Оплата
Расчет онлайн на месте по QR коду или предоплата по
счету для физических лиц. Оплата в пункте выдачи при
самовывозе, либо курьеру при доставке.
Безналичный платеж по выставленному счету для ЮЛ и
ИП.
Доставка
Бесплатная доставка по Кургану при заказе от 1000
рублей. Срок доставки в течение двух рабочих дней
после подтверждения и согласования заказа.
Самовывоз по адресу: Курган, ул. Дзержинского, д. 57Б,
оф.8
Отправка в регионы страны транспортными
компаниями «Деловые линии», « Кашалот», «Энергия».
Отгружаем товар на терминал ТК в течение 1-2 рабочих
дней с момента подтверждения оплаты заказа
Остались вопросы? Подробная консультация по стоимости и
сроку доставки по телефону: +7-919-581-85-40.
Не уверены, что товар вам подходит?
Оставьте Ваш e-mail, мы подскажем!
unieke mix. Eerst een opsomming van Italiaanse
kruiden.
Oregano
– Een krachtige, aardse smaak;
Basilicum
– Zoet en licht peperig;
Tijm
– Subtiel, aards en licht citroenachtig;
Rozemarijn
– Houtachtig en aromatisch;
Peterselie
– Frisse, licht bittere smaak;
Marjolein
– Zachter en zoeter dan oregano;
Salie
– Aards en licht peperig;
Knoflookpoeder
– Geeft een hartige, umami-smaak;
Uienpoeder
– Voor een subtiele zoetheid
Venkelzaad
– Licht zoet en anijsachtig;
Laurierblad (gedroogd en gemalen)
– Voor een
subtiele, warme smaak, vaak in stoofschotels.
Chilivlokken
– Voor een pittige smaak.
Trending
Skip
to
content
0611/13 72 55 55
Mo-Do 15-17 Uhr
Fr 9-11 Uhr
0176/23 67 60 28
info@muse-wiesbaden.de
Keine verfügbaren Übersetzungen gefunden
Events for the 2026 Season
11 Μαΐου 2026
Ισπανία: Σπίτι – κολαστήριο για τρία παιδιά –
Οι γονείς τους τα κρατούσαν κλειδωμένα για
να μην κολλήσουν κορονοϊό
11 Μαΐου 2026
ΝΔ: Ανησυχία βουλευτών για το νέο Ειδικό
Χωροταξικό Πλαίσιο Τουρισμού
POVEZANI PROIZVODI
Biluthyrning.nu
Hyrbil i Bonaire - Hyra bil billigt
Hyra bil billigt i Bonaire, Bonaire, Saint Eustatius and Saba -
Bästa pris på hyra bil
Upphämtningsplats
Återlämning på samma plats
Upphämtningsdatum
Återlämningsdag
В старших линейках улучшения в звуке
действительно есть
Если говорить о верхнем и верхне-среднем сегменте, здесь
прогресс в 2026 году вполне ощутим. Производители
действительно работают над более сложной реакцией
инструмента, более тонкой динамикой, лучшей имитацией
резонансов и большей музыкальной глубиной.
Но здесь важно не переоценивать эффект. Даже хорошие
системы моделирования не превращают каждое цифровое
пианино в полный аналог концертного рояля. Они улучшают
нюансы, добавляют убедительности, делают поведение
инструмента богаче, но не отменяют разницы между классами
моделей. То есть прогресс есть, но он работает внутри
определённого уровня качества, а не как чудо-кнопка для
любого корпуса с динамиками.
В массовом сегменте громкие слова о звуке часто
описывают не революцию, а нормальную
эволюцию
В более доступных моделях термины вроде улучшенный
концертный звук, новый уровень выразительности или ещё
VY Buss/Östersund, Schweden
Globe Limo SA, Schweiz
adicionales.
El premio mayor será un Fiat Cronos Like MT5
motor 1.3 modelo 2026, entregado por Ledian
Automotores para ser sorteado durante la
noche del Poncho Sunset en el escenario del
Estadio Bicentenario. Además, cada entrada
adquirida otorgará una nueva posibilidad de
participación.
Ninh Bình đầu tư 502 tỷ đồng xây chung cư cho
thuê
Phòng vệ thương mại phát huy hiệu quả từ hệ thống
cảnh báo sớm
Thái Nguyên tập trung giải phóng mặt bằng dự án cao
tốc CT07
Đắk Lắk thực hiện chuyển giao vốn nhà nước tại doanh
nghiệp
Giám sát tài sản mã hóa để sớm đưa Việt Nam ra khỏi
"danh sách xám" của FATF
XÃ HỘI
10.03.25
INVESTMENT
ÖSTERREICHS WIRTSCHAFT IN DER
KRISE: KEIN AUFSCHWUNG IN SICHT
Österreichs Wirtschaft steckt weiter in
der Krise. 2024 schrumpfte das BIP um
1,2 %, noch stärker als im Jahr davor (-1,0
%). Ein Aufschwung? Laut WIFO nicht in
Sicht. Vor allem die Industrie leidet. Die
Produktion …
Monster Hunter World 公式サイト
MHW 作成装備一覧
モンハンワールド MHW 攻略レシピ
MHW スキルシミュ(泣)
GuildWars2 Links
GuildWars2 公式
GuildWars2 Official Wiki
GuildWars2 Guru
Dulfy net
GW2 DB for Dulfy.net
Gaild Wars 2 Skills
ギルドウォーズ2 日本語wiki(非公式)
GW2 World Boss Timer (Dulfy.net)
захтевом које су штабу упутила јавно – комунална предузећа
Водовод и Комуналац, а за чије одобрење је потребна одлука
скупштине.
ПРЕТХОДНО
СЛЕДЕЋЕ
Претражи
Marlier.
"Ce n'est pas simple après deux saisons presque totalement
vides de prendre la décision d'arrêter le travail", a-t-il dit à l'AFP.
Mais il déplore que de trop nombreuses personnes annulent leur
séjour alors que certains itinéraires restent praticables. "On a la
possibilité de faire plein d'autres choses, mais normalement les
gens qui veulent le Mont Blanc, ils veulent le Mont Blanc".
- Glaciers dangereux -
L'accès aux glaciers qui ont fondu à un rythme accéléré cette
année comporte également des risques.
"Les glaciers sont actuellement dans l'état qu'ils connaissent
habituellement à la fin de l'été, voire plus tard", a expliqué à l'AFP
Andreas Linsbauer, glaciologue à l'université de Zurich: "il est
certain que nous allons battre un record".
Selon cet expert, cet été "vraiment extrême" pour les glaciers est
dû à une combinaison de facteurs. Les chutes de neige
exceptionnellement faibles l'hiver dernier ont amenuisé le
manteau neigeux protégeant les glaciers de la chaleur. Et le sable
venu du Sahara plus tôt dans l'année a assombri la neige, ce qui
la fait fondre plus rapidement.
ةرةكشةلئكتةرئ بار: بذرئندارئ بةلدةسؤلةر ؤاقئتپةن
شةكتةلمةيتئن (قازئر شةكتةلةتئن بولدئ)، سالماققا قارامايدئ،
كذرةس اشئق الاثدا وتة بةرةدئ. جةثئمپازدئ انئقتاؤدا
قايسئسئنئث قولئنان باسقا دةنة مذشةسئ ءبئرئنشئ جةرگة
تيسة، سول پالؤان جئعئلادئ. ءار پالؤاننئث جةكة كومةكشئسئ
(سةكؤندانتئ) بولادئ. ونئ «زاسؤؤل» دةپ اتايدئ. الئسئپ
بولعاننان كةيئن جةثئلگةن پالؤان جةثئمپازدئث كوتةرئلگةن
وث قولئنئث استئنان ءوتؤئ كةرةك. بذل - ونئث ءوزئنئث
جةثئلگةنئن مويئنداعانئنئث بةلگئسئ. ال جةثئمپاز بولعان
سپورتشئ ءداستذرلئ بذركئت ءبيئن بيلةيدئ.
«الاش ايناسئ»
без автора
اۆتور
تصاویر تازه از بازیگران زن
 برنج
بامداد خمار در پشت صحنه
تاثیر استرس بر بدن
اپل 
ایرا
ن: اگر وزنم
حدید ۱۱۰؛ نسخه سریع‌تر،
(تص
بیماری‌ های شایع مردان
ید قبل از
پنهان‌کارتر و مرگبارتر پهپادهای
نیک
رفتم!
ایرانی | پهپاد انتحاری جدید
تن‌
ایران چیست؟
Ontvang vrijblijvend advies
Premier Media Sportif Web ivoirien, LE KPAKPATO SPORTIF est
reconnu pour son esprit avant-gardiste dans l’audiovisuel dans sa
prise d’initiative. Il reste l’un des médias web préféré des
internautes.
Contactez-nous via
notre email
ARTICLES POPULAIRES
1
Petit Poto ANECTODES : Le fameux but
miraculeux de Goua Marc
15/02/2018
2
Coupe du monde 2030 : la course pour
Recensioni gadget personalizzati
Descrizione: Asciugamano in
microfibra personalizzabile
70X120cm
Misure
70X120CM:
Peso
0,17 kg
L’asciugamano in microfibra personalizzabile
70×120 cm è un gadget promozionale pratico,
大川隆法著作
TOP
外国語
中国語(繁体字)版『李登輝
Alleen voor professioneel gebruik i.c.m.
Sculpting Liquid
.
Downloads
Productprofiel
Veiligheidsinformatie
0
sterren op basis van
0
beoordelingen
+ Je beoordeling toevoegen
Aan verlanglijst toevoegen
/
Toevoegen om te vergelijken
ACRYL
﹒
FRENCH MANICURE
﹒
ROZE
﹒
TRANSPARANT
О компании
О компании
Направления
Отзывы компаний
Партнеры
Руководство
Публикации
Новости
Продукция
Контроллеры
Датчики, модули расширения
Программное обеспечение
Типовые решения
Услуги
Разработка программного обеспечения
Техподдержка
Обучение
★ ★ ★ ★ ★ ★ ★
* _WORK REQUEST_
Revise the rows from the first line through the line containing "после подтверждения и согласования заказа.", substituting "трех" for "двух". Give only those lines, with nothing else altered.

* _EXPECTED ANSWER_
Оплата
Расчет онлайн на месте по QR коду или предоплата по
счету для физических лиц. Оплата в пункте выдачи при
самовывозе, либо курьеру при доставке.
Безналичный платеж по выставленному счету для ЮЛ и
ИП.
Доставка
Бесплатная доставка по Кургану при заказе от 1000
рублей. Срок доставки в течение трех рабочих дней
после подтверждения и согласования заказа.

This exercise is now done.